I ran down the stairs, calling his name, but he paid me no heed as he stalked out. By the time I reached the doorway, he had disappeared into the deepening shadows of the night and houses in my neighbourhood. It did not matter, however, for I knew where he was going. I did not understand nearly enough of what he had said: that Mother had stolen Fiona’s body, that she had killed Henry, that she
had hired a Surgeon . . .
it was ridiculous. We were family. She would not do this. She
could
not. Mother had not been able to lift herself out of her wheelchair for nearly two years and was dependent on servants to prepare her food. But Jonas believed that she was at the Academy of Surgeons and, logically, that was where he was going. I quickly pulled on a shirt and boots and, avoiding the sight of my brother, left the house in pursuit.
I caught a carriage to the Academy and sat in the back, my hands twisted into one lump of flesh, and my pulse refusing to slow even when the sharp towers appeared before me.
While not the geographical centre of Ledornn, the Academy of Surgeons had been known as the heart of the city for hundreds of years.

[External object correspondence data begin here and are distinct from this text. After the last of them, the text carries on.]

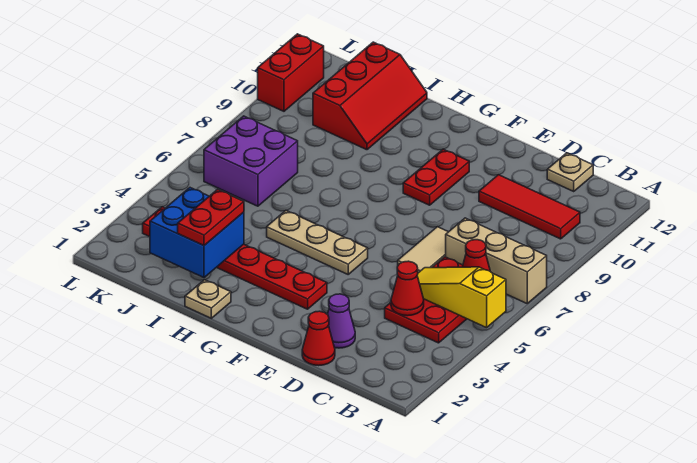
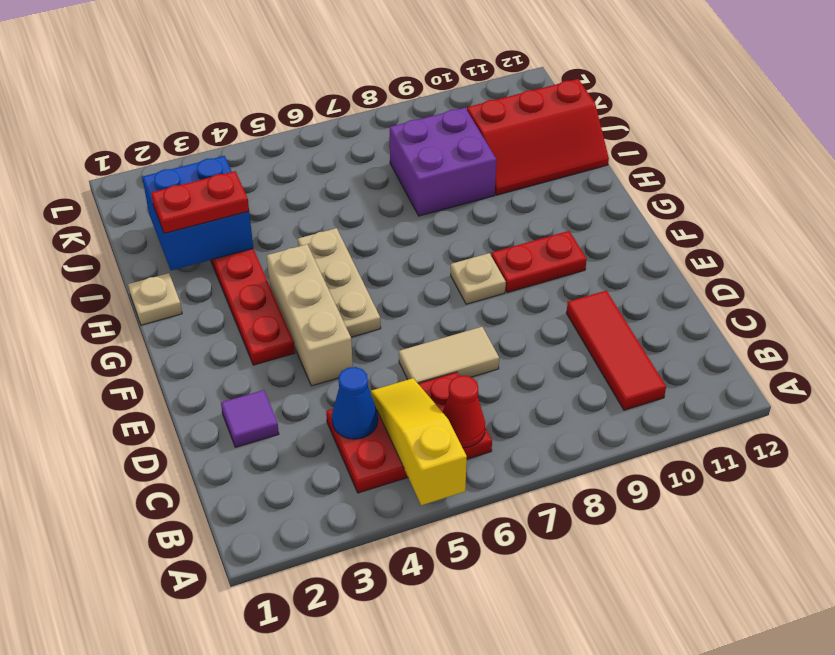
tan 1x3 brick [446,218,547,303] -> tan 1x3 brick moved to [267,244,353,386]
red 1x1 cone [391,261,424,316] -> blue 1x1 cone [332,367,378,439]
tan 1x1 plate [547,153,593,191] -> tan 1x1 plate moved to [451,253,506,304]
red 1x1 cone [302,311,335,366] -> none
purple 1x1 cone [328,294,355,348] -> purple 1x1 tile [221,390,279,447]
purple 2x2 brick [204,116,298,206] -> purple 2x2 brick moved to [389,108,497,216]
red 1x2 brick [258,34,324,111] -> none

A designed, built, and cared for heart. It had begun as an institution where Surgeons were trained and returns were performed, but in the years since its initial opening it had expanded in both size and concept. Returns were still handled on the campus, but its expanding dark bricked form had sprawled into yellow pavements and courses on math and science and disease as well as others. Henry had attended the three years of his apprenticeship within its walls, a mark of prestige for even Mother.
Henry
. . .
I stepped out of the carriage outside the Academy’s bronze gates. It was closed, but in the centre was a silver crest of two galloping horses. On the left was an open gate that led me onto the hard red-brown stones of the campus, my footsteps echoing in the empty, stained night.

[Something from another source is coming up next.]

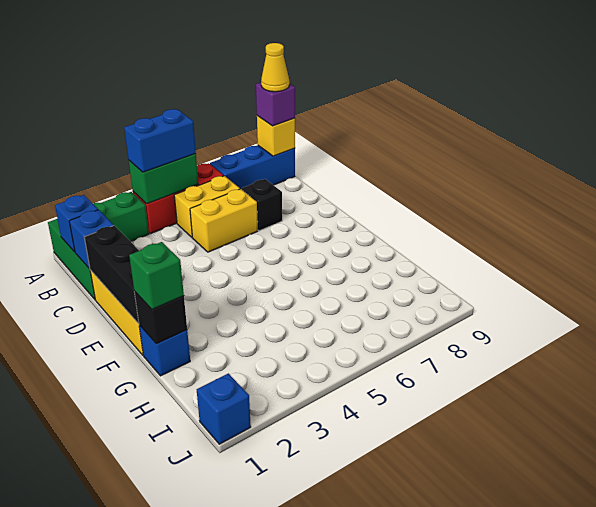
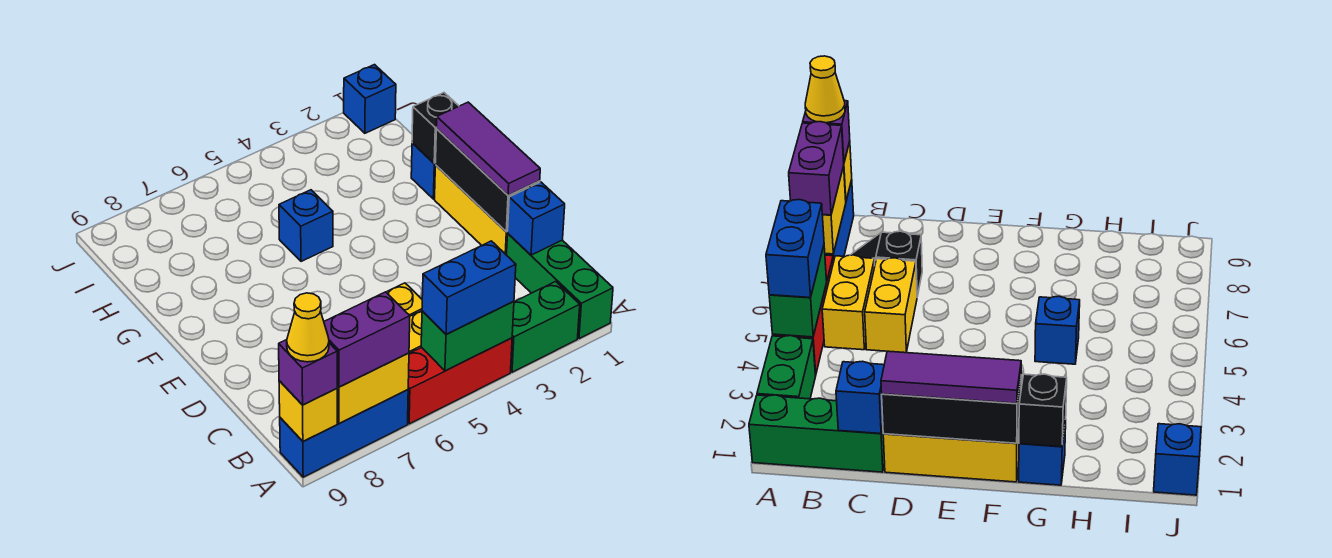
none -> yellow 1x2 brick [337,353,409,424]
none -> purple 1x2 brick [324,292,410,387]
blue 1x1 brick [55,195,98,252] -> blue 1x1 brick moved to [279,190,333,261]
none -> purple 1x3 tile [436,102,540,196]
green 1x1 brick [129,242,184,309] -> none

As I drew closer to the main building, my approach was smothered by sounds of boots hitting the ground, of grunts, and unclear words. The centre of the campus was dominated by a large building shaped like an obelisk and scattered with bright yellow lights across its form like weeping sores. It was in the light of that building that I saw three men fighting across the pavement. The first was Jonas, and he moved with a quick fluidity, ducking beneath attacks from two clean skinned men holding blunt nightsticks. I slowed as I approached, but my arrival caused the two men fighting Jonas to pause and, using that, Jonas drove his fist into the head of the man to his right. He stumbled, and Jonas kicked his feet out from under him. The second man hit Jonas across the side of the face.
There followed, suddenly—as if it were the physical manifestation of Jonas’ rage—a glint. Then the man that had hit him stumbled backwards, clutching at his throat, trying to stop blood that was spraying from his neck. Once he had fallen, Jonas walked back to the second man and stomped viciously on his head until he went limp.